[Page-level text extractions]

'''

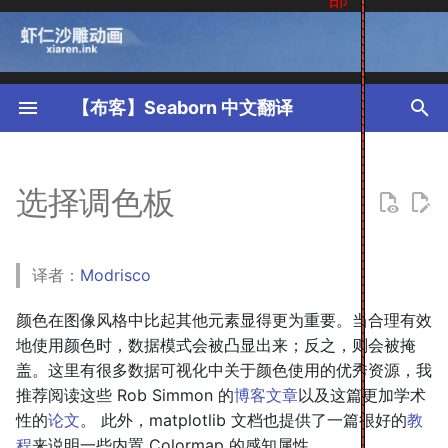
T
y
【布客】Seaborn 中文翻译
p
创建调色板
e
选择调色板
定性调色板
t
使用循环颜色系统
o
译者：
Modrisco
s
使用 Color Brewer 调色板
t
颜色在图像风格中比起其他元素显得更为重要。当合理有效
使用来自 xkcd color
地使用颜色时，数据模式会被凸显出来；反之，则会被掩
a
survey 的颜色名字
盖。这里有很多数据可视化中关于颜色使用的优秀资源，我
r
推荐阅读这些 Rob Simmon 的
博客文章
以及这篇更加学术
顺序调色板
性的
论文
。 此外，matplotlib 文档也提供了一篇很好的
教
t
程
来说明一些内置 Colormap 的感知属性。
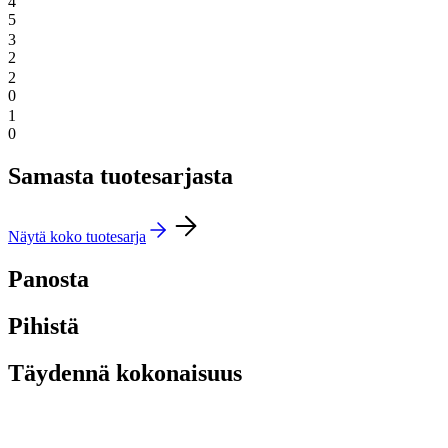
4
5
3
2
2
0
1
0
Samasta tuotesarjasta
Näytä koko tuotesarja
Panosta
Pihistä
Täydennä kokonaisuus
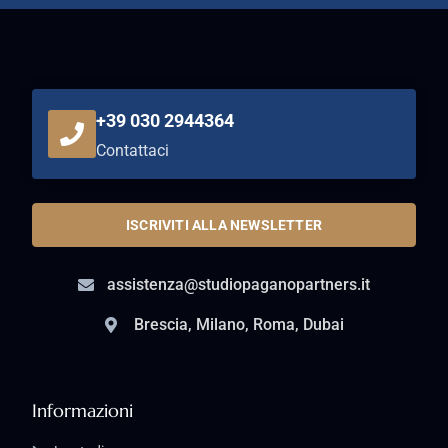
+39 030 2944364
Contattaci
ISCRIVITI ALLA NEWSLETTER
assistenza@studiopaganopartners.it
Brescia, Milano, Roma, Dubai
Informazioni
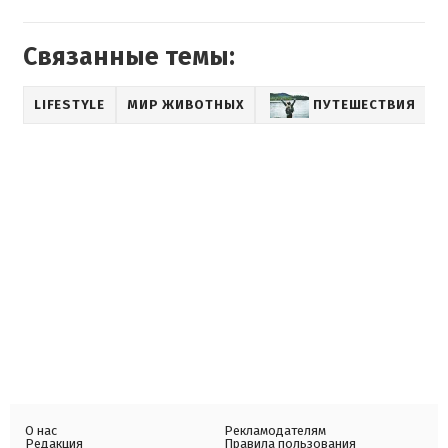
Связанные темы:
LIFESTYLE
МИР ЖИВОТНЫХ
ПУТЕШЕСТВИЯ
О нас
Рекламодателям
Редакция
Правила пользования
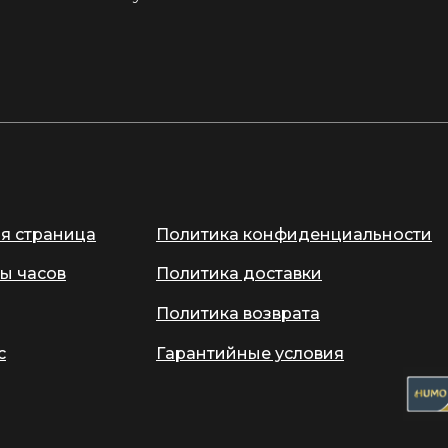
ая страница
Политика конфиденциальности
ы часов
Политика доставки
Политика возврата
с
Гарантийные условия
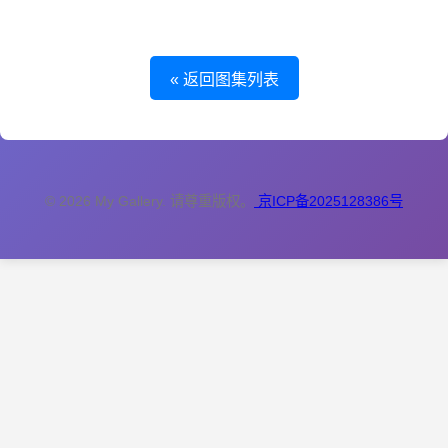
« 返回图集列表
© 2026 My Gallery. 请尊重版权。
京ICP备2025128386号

'''

Task item>
With pictures excluded, the data must be transcribed in full and to the letter.

Expected answer>
T
y
【布客】Seaborn 中文翻译
p
创建调色板
e
选择调色板
定性调色板
t
使用循环颜色系统
o
译者：
Modrisco
s
使用 Color Brewer 调色板
t
颜色在图像风格中比起其他元素显得更为重要。当合理有效
使用来自 xkcd color
地使用颜色时，数据模式会被凸显出来；反之，则会被掩
a
survey 的颜色名字
盖。这里有很多数据可视化中关于颜色使用的优秀资源，我
r
推荐阅读这些 Rob Simmon 的
博客文章
以及这篇更加学术
顺序调色板
性的
论文
。 此外，matplotlib 文档也提供了一篇很好的
教
t
程
来说明一些内置 Colormap 的感知属性。
4
5
3
2
2
0
1
0
Samasta tuotesarjasta
Näytä koko tuotesarja
Panosta
Pihistä
Täydennä kokonaisuus
+39 030 2944364
Contattaci
ISCRIVITI ALLA NEWSLETTER
assistenza@studiopaganopartners.it
Brescia, Milano, Roma, Dubai
Informazioni
Связанные темы:
LIFESTYLE
МИР ЖИВОТНЫХ
ПУТЕШЕСТВИЯ
О нас
Рекламодателям
Редакция
Правила пользования
ая страница
Политика конфиденциальности
ы часов
Политика доставки
Политика возврата
с
Гарантийные условия
« 返回图集列表
© 2026 My Gallery. 请尊重版权。
京ICP备2025128386号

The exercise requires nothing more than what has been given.